Merge two 2-dim arrays PA and PB, each with shape (n, m).
The values in each row is sorted in ascending ordrer.
This function update PA[i] by finding the top-m smallest values
in both PA[i] and PB[i], while prioritizing the values of PA[i].
Example:
For a row in PA and its corresponding row in PB:
Merging [0, 1, 2, 3, 4] and [0', 3', 5, 7, 10] is: [0, 0', 1, 2, 3]
(Note: the sign prime is used to just distinguish between the two zeros and two threes in two arrays
PA and PB)
Then we update IA based on the rearrangement that occured on
the merging process of PA and PB.
Parameters
----------
PA : numpy.ndarray
a 2-dim array, with shape (n, m), each row sorted in ascending order
PB : numpy.ndarray
a 2-dim array, with shape (n, m), each row sorted in ascending order
IA : numpy.ndarray
a 2-dim array, with shape (n, m)
IB : numpy.ndarray
a 2-dim array, with shape (n, m)
Returns
-------
None
"""
n, m = PA.shape
profile = np.column_stack((PA, PB))
indices = np.column_stack((IA, IB))
idx = np.argsort(profile, axis=1)
profile = np.take_along_axis(profile, idx, axis=1)
indices = np.take_along_axis(indices, idx, axis=1)
PA[:, :] = profile[:, : m]
IA[:, :] = profile[:, : m]
################
@njit(parallel=True)
def performant_func(PA, PB, IA, IB):
"""
n, m = PA.shape
for i in prange(n): # Updating rows in parallel mode
for j in range(m): # for each row, I think this inner loop is executed serially.
if PB[i, j] < PA[i, -1]:
idx = np.searchsorted(PA[i], PB[i, j], side="right")
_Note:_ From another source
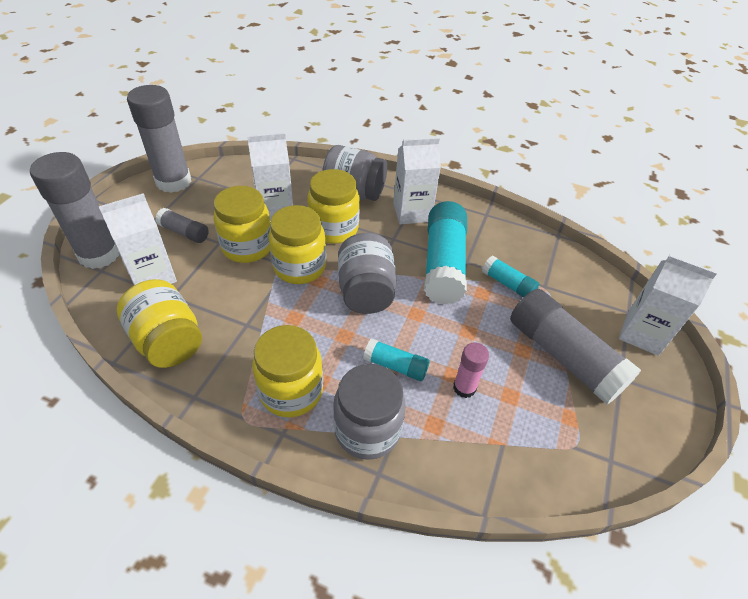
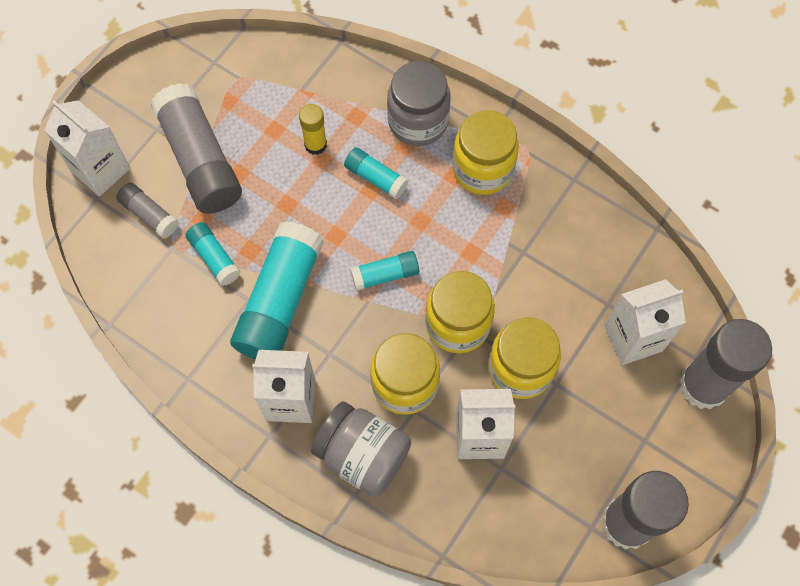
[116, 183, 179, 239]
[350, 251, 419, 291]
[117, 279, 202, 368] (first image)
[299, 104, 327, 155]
PA[i, idx + 1 :] = PA[i, idx:-1]
PA[i, idx] = PB[i, j]
IA[i, idx + 1 :] = IA[i, idx:-1]
IA[i, idx] = IB[i, j]
################
def test_func():
PA = np.array(
[[0, 3, 3, 3, 4],
[0, 1, 2, 3, 4]]
)
IA = np.array(
[[0, 1, 2, 3, 4],
[5, 6, 7, 8, 9]]
)
PB = np.array(
[[0, 1, 3, 3, 4],
[0, 0, 1, 4, 4]]
)
IB = np.array(
[[250, 251, 252, 253, 254],
[255, 256, 257, 258, 259]]
)
ref_P = PA.copy()
ref_I = IA.copy()
comp_P = PA.copy()
comp_I = IA.copy()
naive_func(ref_P, PB, ref_I, IB)
performant_func(comp_P, PB, comp_I, IB)
ref = np.column_stack((ref_P, ref_I))
comp = np.column_stack((comp_P, comp_I))
npt.assert_array_equal(ref, comp)
test_func()
>>>
AssertionError:
Arrays are not equal
Mismatched elements: 9 / 20 (45%)
Max absolute difference: 256
Max relative difference: 2.
x: array([[0, 0, 1, 3, 3, 0, 0, 1, 3, 3],
[0, 0, 0, 1, 1, 0, 0, 0, 1, 1]])
y: array([[ 0, 0, 1, 3, 3, 0, 250, 251, 1, 2],
[ 0, 0, 0, 1, 1, 5, 255, 256, 6, 7]])
One solution is to add .copy()
operation when updating slice of PA and IA, as follows:
PA[i, idx + 1 :] = PA[i, idx:-1].copy()
###
IA[i, idx + 1 :] = IA[i, idx:-1].copy()
###
However, theoretically speaking, there should be no problem with `prange` even without use of `.copy()`.
Please let me know if further information is required.